## Trecho da página:
▼
O presidente do Supremo Tribunal Federal (STF), ministro Edson Fachin, acolheu pedido da Procuradoria Geral do Estado de São Paulo (PGE/SP) e suspendeu, nesta terça-feira (29), decisão do Tribunal de Justiça do Rio de Janeiro (TJRJ) que havia autorizado a Rodopetro Distribuidora de Petróleo Ltda. a deixar de recolher Imposto sobre Circulação de Mercadorias e Serviços (ICMS) via Guia Nacional de Recolhimento de Tributos Estaduais (GNRE) nas vendas de combustíveis destinadas a São Paulo.
A medida ocorre um dia após o governador Tarcísio de Freitas e a procuradora-geral do Estado, Inês Coimbra, se reunirem com o ministro Fachin em Brasília para tratar do tema e reforçar a importância de se resguardar a autonomia tributária do Estado e o equilíbrio no setor de combustíveis.
Na decisão, o ministro reconhece que a liminar concedida no Rio de Janeiro causava grave risco à ordem administrativa e à economia pública paulista, comprometendo a arrecadação e a competitividade do mercado. Segundo dados da Secretaria da Fazenda e Planejamento (Sefaz-SP), a distribuidora faz parte de um grupo econômico que acumula dívida ativa superior a R$ 9,8 bilhões com o Estado e vinha deixando de recolher cerca de R$ 360 milhões por mês em tributos.
Ao suspender a decisão proferida pelo Tribunal de Justiça do Rio de Janeiro, o Supremo reafirma a competência de São Paulo para exigir o recolhimento do ICMS nas operações interestaduais de combustíveis e garante segurança jurídica às ações fiscais do Estado. Fachin destacou ainda que a suspensão da obrigação colocava em risco a arrecadação de receitas essenciais para políticas públicas e favorecia práticas de concorrência desleal no setor.
Com a decisão, a Rodopetro volta a ser obrigada a recolher o imposto devido nas operações realizadas com o Estado de São Paulo. A determinação permanecerá em vigor até o julgamento definitivo do processo principal.
“O acolhimento do pedido pelo ministro Edson Fachin representa uma vitória jurídica relevante, que evita graves prejuízos às finanças públicas e à livre concorrência, fortalecendo a atuação responsável do Estado na defesa do interesse coletivo”, afirma a procuradora-geral Inês Coimbra.
A decisão de primeira instância do TJ-RJ havia determinado, de forma monocrática, a suspensão da exigência tributária e o afastamento de sanções decorrentes do eventual descumprimento da obrigação. O Estado de São Paulo, por meio da PGE/SP, apresentou pedido de suspensão de liminar ao Supremo, sustentando que a medida violava a Constituição Federal, especialmente os artigos 18, 25 e 155, ao interferir na autonomia federativa e na competência tributária estadual.
Na origem, a Rodopetro ajuizou pedido de recuperação judicial perante a 3ª Vara Empresarial do Rio de Janeiro, alegando dificuldades financeiras decorrentes de exigências tributárias do Estado de São Paulo. Após ter a tutela indeferida pelo juízo de origem, a empresa interpôs agravo de instrumento, obtendo decisão favorável da relatora no TJRJ — decisão esta que foi suspensa pelo STF nesta quarta-feira (29).
O Estado de São Paulo argumentou que a questão tratada é de natureza eminentemente tributária e já se encontra em discussão no Poder Judiciário paulista, onde a empresa não obteve êxito.
A ordem de suspensão permanecerá vigente até o trânsito em julgado da decisão de mérito na ação principal, conforme previsto no artigo 4º, §9º, da Lei nº 8.437/1992.
▲
## Tarefas a cumprir:
(1) Diga se cada afirmação abaixo está de acordo com a notícia sobre a decisão do STF e, para cada uma, responda sim ou não, citando literalmente as palavras do texto que decidem a questão. (a) A Rodopetro vinha deixando de recolher cerca de R$ 360 milhões por mês em tributos. (b) A suspensão vale somente até o julgamento do recurso em segunda instância. (c) A Rodopetro pediu recuperação judicial na 3ª Vara Empresarial do Rio de Janeiro.
(2) Reproduza fielmente o trecho da notícia sobre a decisão do STF que começa em "Na decisão, o" e segue até "mês em tributos.".

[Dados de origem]
▼
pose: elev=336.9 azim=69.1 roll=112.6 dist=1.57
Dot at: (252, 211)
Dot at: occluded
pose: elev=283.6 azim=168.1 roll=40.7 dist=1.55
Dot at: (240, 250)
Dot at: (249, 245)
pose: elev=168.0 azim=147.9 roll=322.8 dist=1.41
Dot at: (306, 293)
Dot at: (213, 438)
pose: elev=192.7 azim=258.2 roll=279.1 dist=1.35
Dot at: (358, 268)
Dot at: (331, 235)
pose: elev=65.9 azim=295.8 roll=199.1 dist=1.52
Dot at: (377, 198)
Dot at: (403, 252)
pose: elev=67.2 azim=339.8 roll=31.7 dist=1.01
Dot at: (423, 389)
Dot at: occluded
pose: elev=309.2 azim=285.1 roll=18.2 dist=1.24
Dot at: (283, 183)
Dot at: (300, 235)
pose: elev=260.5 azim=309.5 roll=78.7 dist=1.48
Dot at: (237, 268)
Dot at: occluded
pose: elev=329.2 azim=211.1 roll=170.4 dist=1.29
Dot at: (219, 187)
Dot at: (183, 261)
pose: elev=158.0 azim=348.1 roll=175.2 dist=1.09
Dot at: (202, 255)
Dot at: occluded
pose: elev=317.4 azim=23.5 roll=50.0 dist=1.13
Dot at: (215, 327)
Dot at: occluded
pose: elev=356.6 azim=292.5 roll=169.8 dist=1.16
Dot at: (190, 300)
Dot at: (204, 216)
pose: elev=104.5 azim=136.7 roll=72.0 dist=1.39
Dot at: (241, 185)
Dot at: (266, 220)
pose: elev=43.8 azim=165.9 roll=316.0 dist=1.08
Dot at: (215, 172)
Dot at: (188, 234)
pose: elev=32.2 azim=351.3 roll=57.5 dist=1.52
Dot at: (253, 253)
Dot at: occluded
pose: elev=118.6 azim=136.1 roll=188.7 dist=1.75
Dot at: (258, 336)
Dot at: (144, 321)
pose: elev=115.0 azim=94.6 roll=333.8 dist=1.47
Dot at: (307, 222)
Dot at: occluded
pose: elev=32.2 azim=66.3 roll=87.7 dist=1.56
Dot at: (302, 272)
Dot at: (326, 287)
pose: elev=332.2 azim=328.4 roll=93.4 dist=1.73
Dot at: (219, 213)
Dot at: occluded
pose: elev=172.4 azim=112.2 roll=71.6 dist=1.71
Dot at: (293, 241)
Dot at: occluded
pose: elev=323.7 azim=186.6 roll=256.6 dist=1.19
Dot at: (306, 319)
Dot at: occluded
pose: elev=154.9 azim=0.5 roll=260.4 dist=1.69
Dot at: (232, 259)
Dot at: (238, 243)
▲
## Resultados das tarefas:
(1)
(a) Sim: “vinha deixando de recolher cerca de R$ 360 milhões por mês em tributos”.
(b) Não: “A determinação permanecerá em vigor até o julgamento definitivo do processo principal.”
(c) Sim: “a Rodopetro ajuizou pedido de recuperação judicial perante a 3ª Vara Empresarial do Rio de Janeiro”.

(2)
Na decisão, o ministro reconhece que a liminar concedida no Rio de Janeiro causava grave risco à ordem administrativa e à economia pública paulista, comprometendo a arrecadação e a competitividade do mercado. Segundo dados da Secretaria da Fazenda e Planejamento (Sefaz-SP), a distribuidora faz parte de um grupo econômico que acumula dívida ativa superior a R$ 9,8 bilhões com o Estado e vinha deixando de recolher cerca de R$ 360 milhões por mês em tributos.